Une leçon à tirer de la nouvelle bulle financière immobilière

Deux événements survenus dans les premières semaines de 2024 – la résurgence de la crise des banques communautaires aux États-Unis et la faillite du conglomérat chinois Evergrande – sont venus nous rappeler que la crise financière de 2007-2008 n’est pas terminée et que nous sommes assis sur un volcan au bord de l’éruption. Ces deux incidents sont en rapport avec la bulle immobilière, mais les leçons à en tirer sont différentes.

La New York Community Bancorp (NYCB) est l’une des plus grandes banques américaines et l’un des premiers organismes prêteurs de la région métropolitaine de New York. À la fin de l’exercice 2023, ses actifs totaux s’élevaient à 116,32 milliards de dollars et ses actions à 10,82 milliards. Depuis quelques jours, ses actions ont chuté de plus de 50 %.

La NYCB a annoncé des pertes le 31 janvier et réduit les dividendes en conséquence. Comme nombre de prêteurs régionaux ayant une forte exposition à l’immobilier commercial, elle a été frappée de plein fouet par la politique de taux d’intérêt élevés de la Réserve fédérale. Selon Morgan Stanley, quelque 18 % des prêts immobiliers commerciaux aux États-Unis sont détenus par des banques dont les actifs se situent entre 50 et 250 milliards de dollars, et environ 24 % par des banques plus importantes, les 58 % restants étant émis par des petites banques ayant moins de 50 milliards de dollars d’actifs.

La crise de la NYCB a affecté la valeur de toutes les actions bancaires à Wall Street, car le système est tellement pourri que même la défaillance d’une banque petite ou moyenne fait vaciller le château de cartes.

Des analystes du quotidien financier allemand Handelsblatt ont de leur côté signalé une nouvelle vague de risques liés à l’immobilier commercial, affectant des banques de niveau mondial, dont la Deutsche Bank. Cette dernière a quadruplé ses provisions pour les prêts immobiliers américains par rapport à l’année précédente. La banque japonaise Aozora a également augmenté ses provisions en rapport avec l’immobilier commercial américain, entraînant la première perte annuelle de la banque depuis la crise financière.

Quant à la société Evergrande, qui est le plus gros investisseur immobilier de Chine, elle a son siège aux îles Caïmans. Avec une dette de plus de 300 milliards de dollars, cela représente la plus grande faillite à ce jour, et le liquidateur devra décider qui sera remboursé et à quelle hauteur. Le gouvernement chinois a décidé que la priorité serait donnée aux clients ayant déjà acheté un logement mais qui n’en ont pas encore pris possession.

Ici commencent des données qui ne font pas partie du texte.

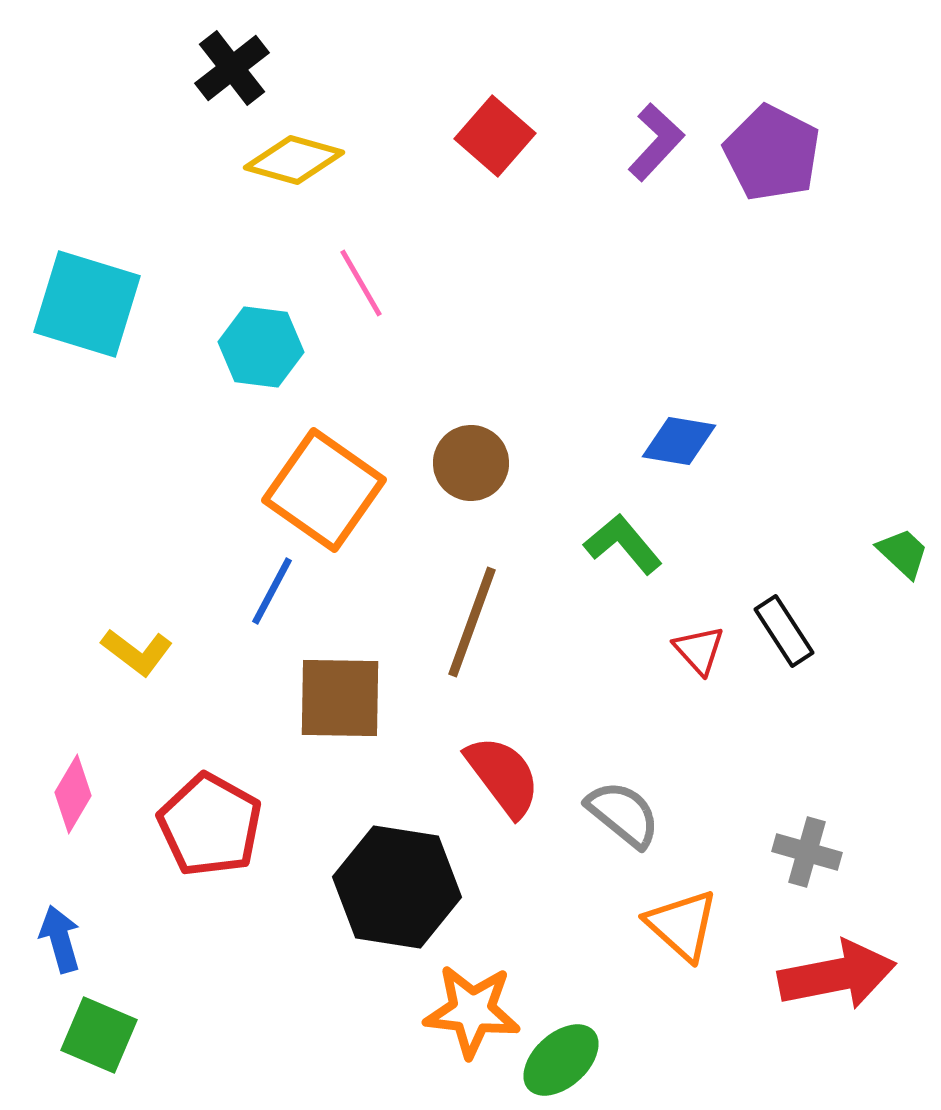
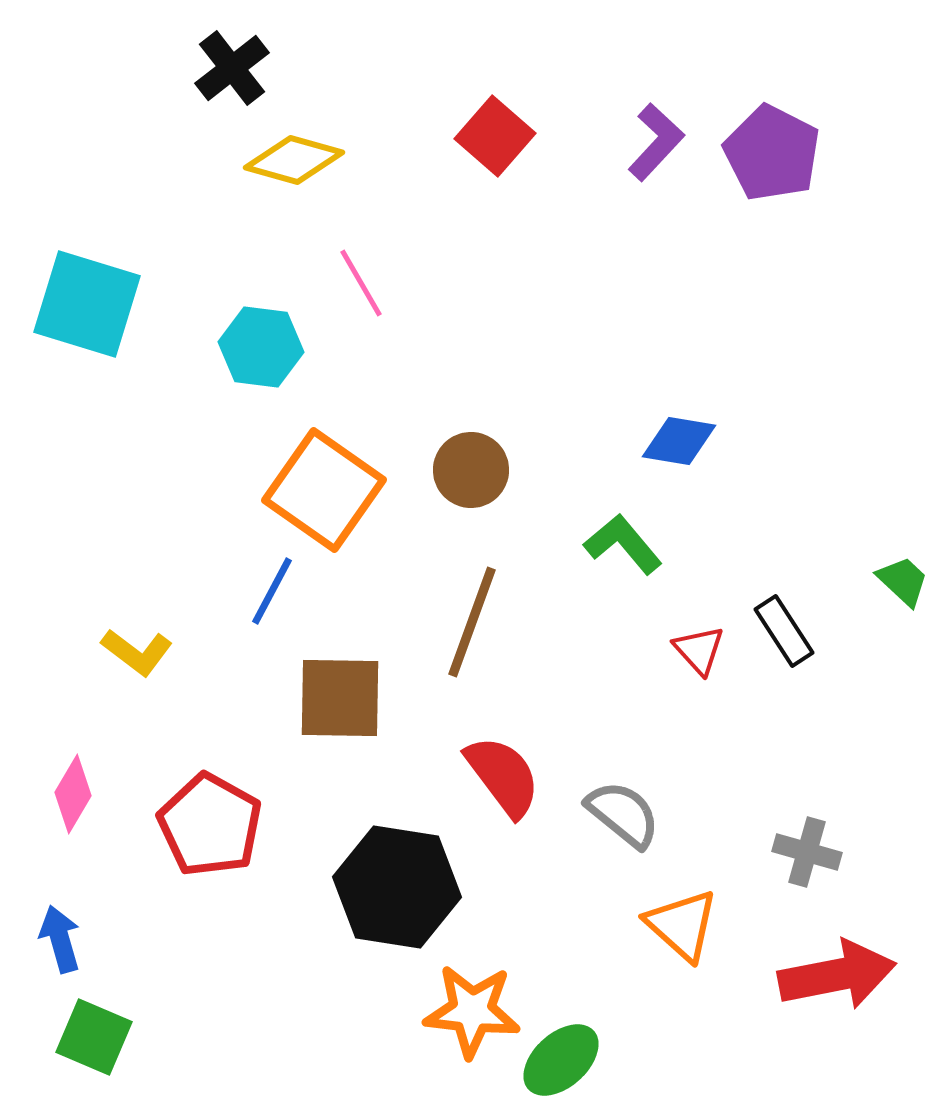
brown circle: moved 7 px down
green trapezoid: moved 28 px down
green square: moved 5 px left, 2 px down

Il n’autorisera aucune liquidation qui empêcherait l’achèvement des projets, de sorte que les succursales sur le territoire chinois resteront opérationnelles.

Les créanciers offshore d’Evergrande connaîtront un autre sort. Environ 26 % de la dette de la société est offshore, pour un montant d’environ 80 milliards de dollars, et selon une estimation de S&P, son remboursement ne dépassera probablement pas 2,8 %.

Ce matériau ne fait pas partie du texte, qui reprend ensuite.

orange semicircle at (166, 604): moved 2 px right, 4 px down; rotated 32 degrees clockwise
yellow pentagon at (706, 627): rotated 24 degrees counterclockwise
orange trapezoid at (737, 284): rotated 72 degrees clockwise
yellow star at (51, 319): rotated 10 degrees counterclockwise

Bien que la faillite d’Evergrande ait fait chuter le marché boursier chinois, celui-ci ne représente qu’environ 60 % du PIB de la Chine. En comparaison, le ratio entre Wall Street et le PIB américain avoisine 150 %.

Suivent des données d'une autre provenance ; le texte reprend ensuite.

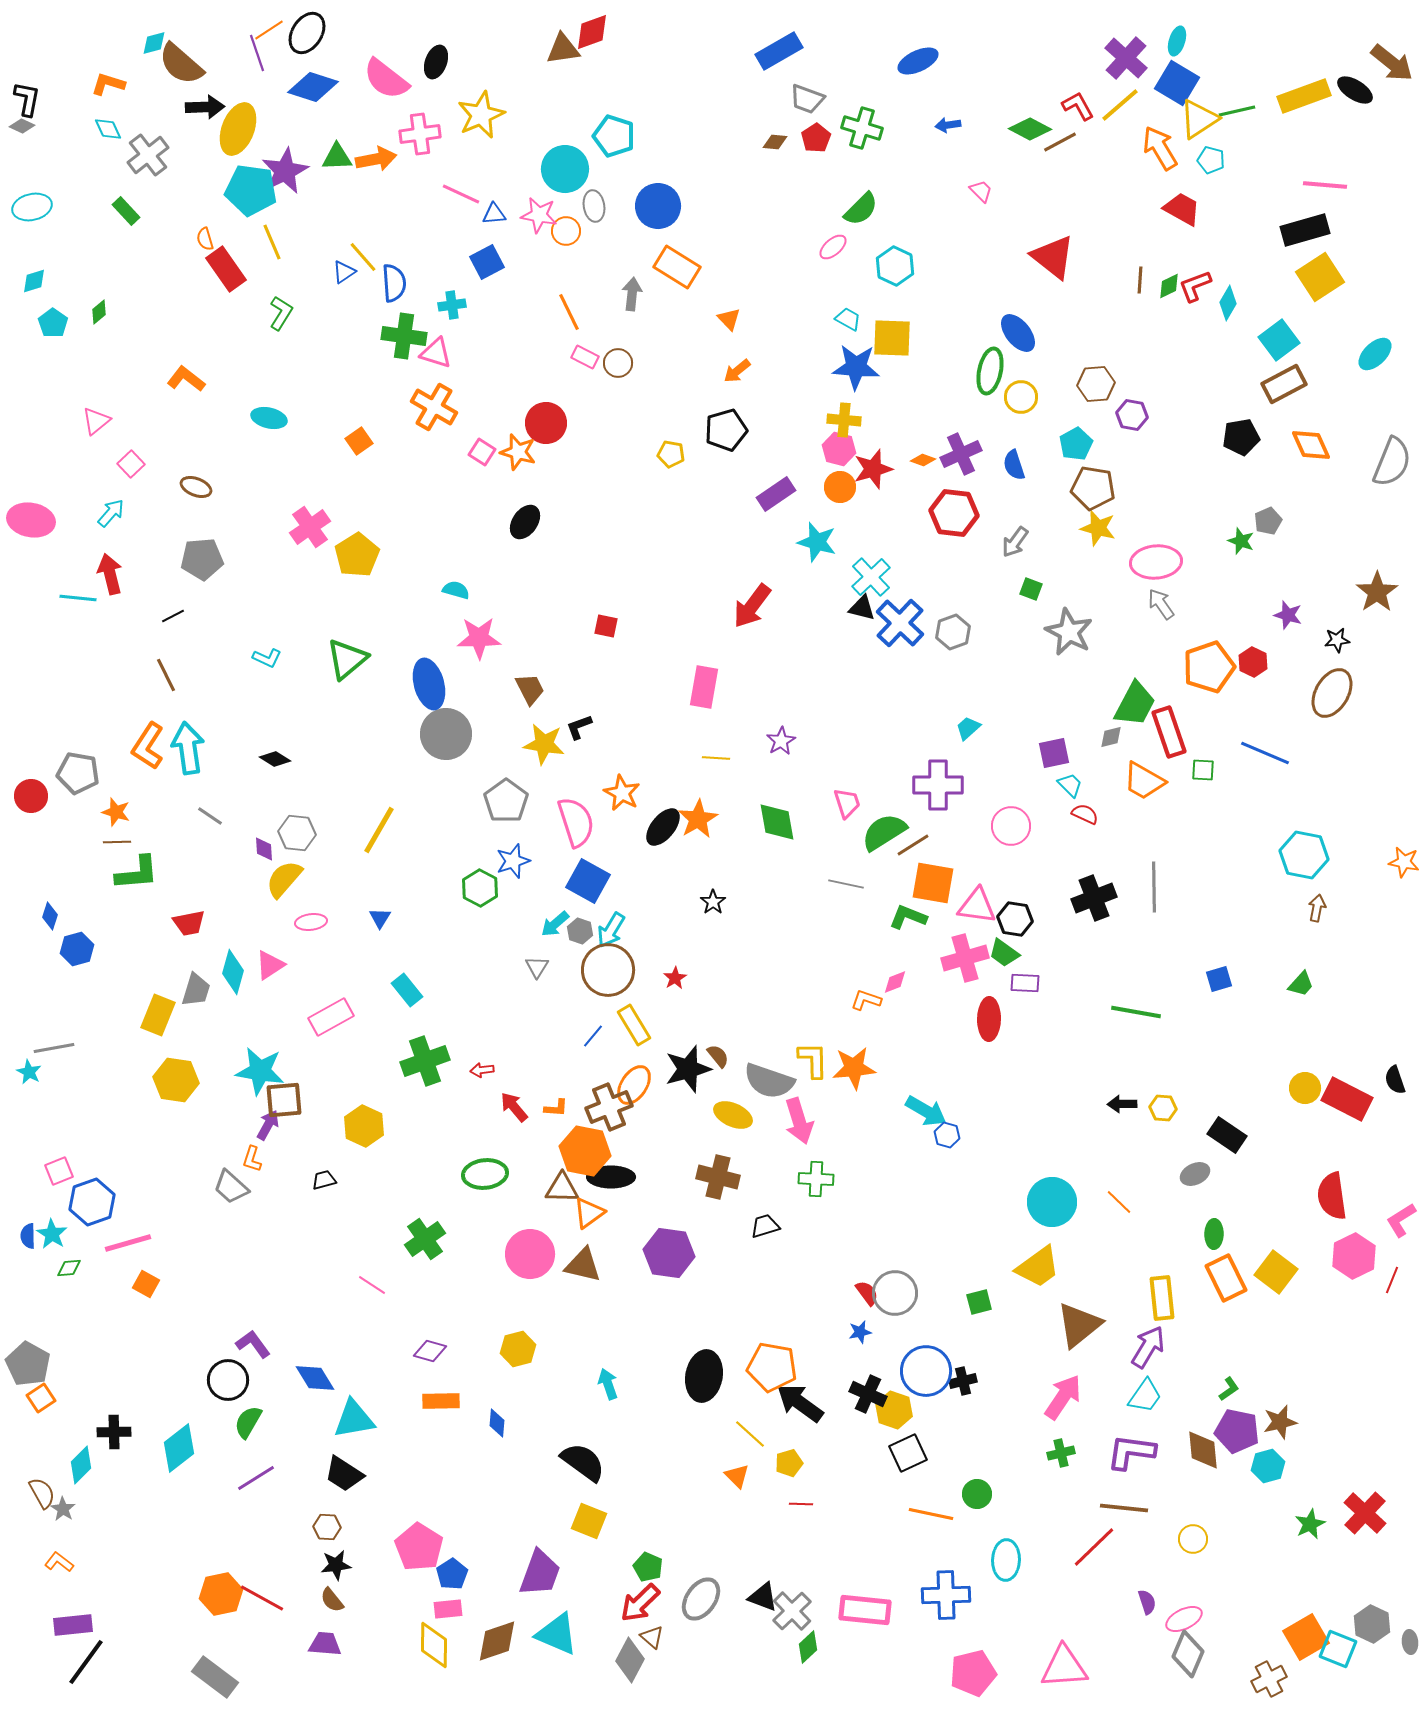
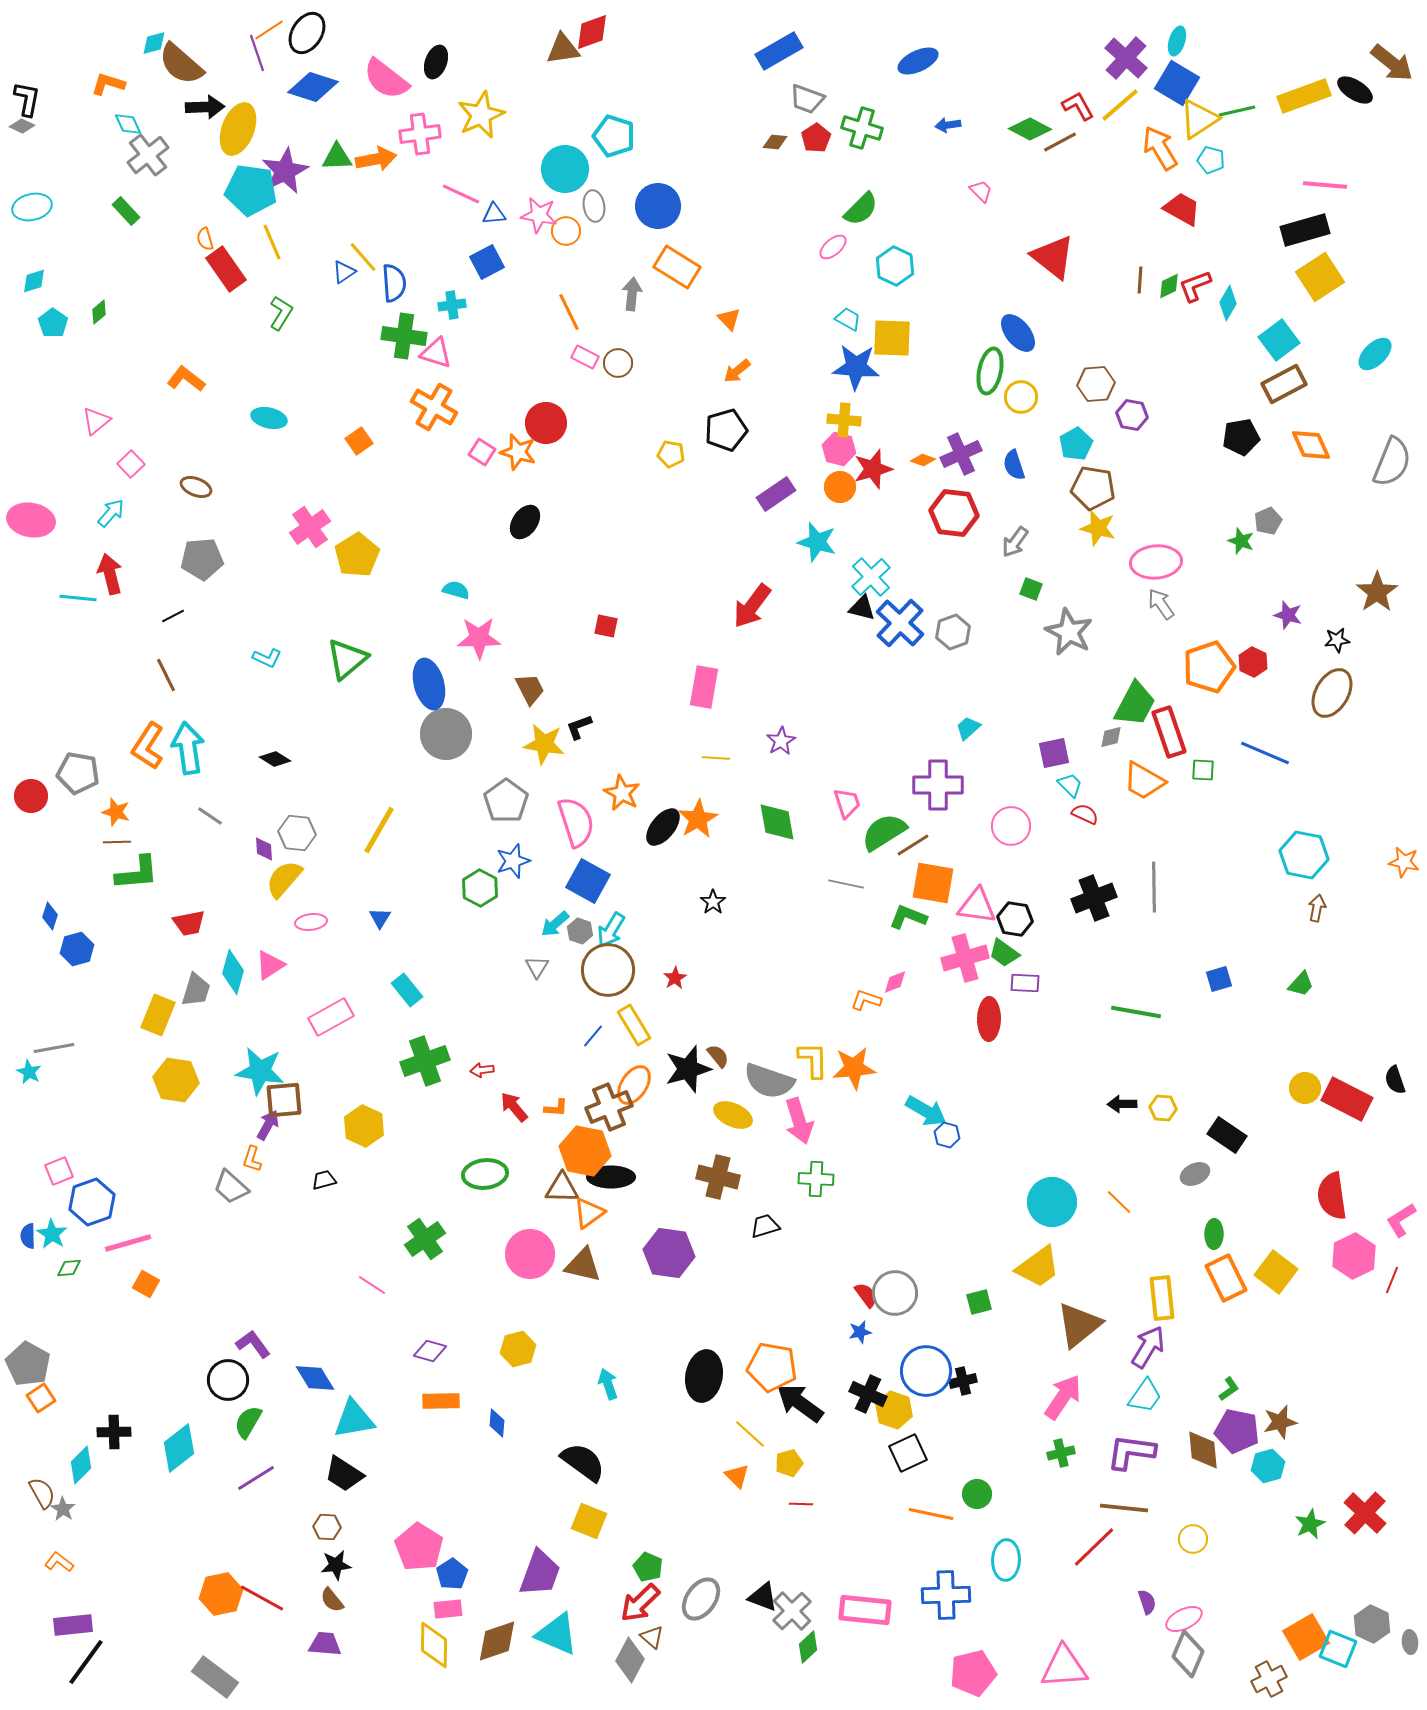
cyan diamond at (108, 129): moved 20 px right, 5 px up
red semicircle at (867, 1293): moved 1 px left, 2 px down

Ces deux cas appellent une remarque évidente. Le système financier mondial est dominé par la règle du « too big to fail » (trop gros pour faire faillite), qui protège les spéculateurs, tandis qu’en Chine, une société géante peut être liquidée et les spéculateurs condamnés à en assumer les pertes. L’impact sur l’économie nationale est limité car le système bancaire est régulé par la séparation entre banques commerciales et banques d’investissement. La suppression de cette régulation aux États-Unis et, par la suite, en Europe, est la principale cause de la crise financière actuelle. Il est donc grand temps de réintroduire cette séparation (la fameuse loi Glass-Steagall), avant l’éruption du volcan.